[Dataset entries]
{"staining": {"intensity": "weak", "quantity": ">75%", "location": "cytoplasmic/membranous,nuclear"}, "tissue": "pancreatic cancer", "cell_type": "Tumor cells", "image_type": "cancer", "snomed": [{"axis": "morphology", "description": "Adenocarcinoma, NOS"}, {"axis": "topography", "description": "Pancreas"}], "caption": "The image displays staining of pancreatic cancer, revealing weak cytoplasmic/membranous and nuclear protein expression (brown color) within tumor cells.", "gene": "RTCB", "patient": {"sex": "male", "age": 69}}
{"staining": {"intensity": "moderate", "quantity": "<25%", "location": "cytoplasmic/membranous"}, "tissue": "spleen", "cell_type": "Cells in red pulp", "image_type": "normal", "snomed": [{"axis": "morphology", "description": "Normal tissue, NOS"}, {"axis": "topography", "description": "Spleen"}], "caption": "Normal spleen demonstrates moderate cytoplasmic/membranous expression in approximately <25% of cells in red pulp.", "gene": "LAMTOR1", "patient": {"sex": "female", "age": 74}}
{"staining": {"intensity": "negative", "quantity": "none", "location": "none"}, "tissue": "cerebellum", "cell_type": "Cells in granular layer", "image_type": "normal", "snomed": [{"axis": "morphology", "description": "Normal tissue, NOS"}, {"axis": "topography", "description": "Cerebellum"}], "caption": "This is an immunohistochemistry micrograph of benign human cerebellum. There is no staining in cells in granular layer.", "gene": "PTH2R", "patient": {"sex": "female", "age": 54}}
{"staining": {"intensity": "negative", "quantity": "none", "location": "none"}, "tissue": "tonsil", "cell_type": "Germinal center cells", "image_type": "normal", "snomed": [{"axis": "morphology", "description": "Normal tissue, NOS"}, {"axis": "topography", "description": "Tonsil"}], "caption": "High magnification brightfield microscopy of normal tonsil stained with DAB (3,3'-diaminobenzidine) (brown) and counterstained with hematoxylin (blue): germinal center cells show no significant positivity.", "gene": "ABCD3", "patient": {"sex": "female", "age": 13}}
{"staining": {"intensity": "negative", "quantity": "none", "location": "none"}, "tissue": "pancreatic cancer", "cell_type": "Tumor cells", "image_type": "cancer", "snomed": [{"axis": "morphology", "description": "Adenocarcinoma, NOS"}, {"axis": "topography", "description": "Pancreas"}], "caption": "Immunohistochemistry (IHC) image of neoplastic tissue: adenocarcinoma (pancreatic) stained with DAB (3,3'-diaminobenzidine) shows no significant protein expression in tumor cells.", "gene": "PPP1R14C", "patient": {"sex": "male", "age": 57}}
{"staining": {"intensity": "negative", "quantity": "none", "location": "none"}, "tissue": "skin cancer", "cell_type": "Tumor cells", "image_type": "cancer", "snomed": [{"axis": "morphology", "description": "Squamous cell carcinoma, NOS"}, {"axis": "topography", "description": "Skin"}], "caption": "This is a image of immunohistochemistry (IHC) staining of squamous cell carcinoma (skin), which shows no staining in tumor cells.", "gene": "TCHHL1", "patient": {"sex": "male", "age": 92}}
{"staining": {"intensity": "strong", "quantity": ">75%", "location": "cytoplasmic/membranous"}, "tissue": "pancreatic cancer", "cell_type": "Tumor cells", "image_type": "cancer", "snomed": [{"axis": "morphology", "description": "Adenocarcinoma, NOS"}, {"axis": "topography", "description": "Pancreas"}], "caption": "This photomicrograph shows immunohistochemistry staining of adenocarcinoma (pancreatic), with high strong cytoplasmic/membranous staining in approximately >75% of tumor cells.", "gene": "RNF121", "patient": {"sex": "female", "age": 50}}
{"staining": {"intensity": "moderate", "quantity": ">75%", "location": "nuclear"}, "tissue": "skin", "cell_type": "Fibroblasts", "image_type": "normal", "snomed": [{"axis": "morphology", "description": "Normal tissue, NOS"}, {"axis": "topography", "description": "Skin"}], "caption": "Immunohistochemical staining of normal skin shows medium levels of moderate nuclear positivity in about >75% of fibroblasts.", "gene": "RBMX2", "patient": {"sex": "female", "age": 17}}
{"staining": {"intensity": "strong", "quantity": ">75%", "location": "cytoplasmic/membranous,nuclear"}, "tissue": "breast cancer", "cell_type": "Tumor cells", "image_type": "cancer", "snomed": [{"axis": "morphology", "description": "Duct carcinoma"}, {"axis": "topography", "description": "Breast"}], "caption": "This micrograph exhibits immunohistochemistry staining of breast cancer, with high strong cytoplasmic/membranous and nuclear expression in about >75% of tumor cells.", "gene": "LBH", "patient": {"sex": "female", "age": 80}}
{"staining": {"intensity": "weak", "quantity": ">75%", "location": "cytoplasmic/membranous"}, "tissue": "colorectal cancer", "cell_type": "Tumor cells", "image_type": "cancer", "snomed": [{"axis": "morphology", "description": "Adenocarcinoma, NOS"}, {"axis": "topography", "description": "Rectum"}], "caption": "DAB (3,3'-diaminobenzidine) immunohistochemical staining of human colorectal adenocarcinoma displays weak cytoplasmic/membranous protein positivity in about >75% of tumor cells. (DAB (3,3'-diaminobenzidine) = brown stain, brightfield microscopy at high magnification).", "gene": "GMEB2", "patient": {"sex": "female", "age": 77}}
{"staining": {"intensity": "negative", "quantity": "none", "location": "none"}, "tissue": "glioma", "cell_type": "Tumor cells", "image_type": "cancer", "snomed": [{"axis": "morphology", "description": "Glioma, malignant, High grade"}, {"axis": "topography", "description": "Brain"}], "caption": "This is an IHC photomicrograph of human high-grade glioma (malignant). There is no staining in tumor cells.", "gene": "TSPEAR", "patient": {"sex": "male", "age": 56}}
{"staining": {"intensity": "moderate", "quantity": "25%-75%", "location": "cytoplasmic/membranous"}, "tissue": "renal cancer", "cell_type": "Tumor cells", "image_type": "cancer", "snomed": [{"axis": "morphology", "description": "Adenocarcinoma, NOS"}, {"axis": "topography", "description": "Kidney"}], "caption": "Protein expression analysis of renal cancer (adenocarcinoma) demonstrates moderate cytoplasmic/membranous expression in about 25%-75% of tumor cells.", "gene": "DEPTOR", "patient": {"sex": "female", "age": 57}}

** What needs to be done **
Give back, exactly as written, the stretch from the line with "(IHC) image of" through the line with "staining of normal", and no other lines from the records above.

** Answer box **
{"staining": {"intensity": "negative", "quantity": "none", "location": "none"}, "tissue": "pancreatic cancer", "cell_type": "Tumor cells", "image_type": "cancer", "snomed": [{"axis": "morphology", "description": "Adenocarcinoma, NOS"}, {"axis": "topography", "description": "Pancreas"}], "caption": "Immunohistochemistry (IHC) image of neoplastic tissue: adenocarcinoma (pancreatic) stained with DAB (3,3'-diaminobenzidine) shows no significant protein expression in tumor cells.", "gene": "PPP1R14C", "patient": {"sex": "male", "age": 57}}
{"staining": {"intensity": "negative", "quantity": "none", "location": "none"}, "tissue": "skin cancer", "cell_type": "Tumor cells", "image_type": "cancer", "snomed": [{"axis": "morphology", "description": "Squamous cell carcinoma, NOS"}, {"axis": "topography", "description": "Skin"}], "caption": "This is a image of immunohistochemistry (IHC) staining of squamous cell carcinoma (skin), which shows no staining in tumor cells.", "gene": "TCHHL1", "patient": {"sex": "male", "age": 92}}
{"staining": {"intensity": "strong", "quantity": ">75%", "location": "cytoplasmic/membranous"}, "tissue": "pancreatic cancer", "cell_type": "Tumor cells", "image_type": "cancer", "snomed": [{"axis": "morphology", "description": "Adenocarcinoma, NOS"}, {"axis": "topography", "description": "Pancreas"}], "caption": "This photomicrograph shows immunohistochemistry staining of adenocarcinoma (pancreatic), with high strong cytoplasmic/membranous staining in approximately >75% of tumor cells.", "gene": "RNF121", "patient": {"sex": "female", "age": 50}}
{"staining": {"intensity": "moderate", "quantity": ">75%", "location": "nuclear"}, "tissue": "skin", "cell_type": "Fibroblasts", "image_type": "normal", "snomed": [{"axis": "morphology", "description": "Normal tissue, NOS"}, {"axis": "topography", "description": "Skin"}], "caption": "Immunohistochemical staining of normal skin shows medium levels of moderate nuclear positivity in about >75% of fibroblasts.", "gene": "RBMX2", "patient": {"sex": "female", "age": 17}}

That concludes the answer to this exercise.